◆ **Records for this exercise**
-- Opening Marker --

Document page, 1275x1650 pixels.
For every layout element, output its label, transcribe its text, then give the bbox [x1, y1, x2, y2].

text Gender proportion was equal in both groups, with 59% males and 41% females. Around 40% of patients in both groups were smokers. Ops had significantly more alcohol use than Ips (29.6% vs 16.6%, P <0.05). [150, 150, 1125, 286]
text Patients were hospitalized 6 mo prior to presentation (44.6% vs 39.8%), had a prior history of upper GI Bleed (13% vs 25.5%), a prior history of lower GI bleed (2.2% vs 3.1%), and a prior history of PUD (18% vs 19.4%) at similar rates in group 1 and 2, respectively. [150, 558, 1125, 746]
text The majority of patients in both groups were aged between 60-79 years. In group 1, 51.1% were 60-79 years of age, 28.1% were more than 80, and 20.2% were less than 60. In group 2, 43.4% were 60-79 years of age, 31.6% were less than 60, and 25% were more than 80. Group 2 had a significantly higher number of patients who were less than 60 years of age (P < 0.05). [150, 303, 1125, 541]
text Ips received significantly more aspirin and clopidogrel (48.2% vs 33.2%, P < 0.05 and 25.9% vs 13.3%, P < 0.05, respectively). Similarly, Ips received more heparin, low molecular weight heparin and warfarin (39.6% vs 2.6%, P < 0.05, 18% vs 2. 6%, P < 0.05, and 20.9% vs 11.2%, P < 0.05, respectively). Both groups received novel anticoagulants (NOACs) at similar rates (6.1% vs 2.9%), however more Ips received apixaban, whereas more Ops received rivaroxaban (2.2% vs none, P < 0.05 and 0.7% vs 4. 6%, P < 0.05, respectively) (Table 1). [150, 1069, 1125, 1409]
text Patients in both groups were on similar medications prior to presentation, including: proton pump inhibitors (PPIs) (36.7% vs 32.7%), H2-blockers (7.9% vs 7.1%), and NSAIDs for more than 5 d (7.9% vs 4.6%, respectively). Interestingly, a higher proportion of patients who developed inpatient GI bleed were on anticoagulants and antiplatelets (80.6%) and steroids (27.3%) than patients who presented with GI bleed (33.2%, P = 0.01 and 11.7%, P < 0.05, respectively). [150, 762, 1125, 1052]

-- Closing Marker --

Return all lines from the material that contain "with".

◆ **Answer section**
text Gender proportion was equal in both groups, with 59% males and 41% females. Around 40% of patients in both groups were smokers. Ops had significantly more alcohol use than Ips (29.6% vs 16.6%, P <0.05). [150, 150, 1125, 286]
text Patients in both groups were on similar medications prior to presentation, including: proton pump inhibitors (PPIs) (36.7% vs 32.7%), H2-blockers (7.9% vs 7.1%), and NSAIDs for more than 5 d (7.9% vs 4.6%, respectively). Interestingly, a higher proportion of patients who developed inpatient GI bleed were on anticoagulants and antiplatelets (80.6%) and steroids (27.3%) than patients who presented with GI bleed (33.2%, P = 0.01 and 11.7%, P < 0.05, respectively). [150, 762, 1125, 1052]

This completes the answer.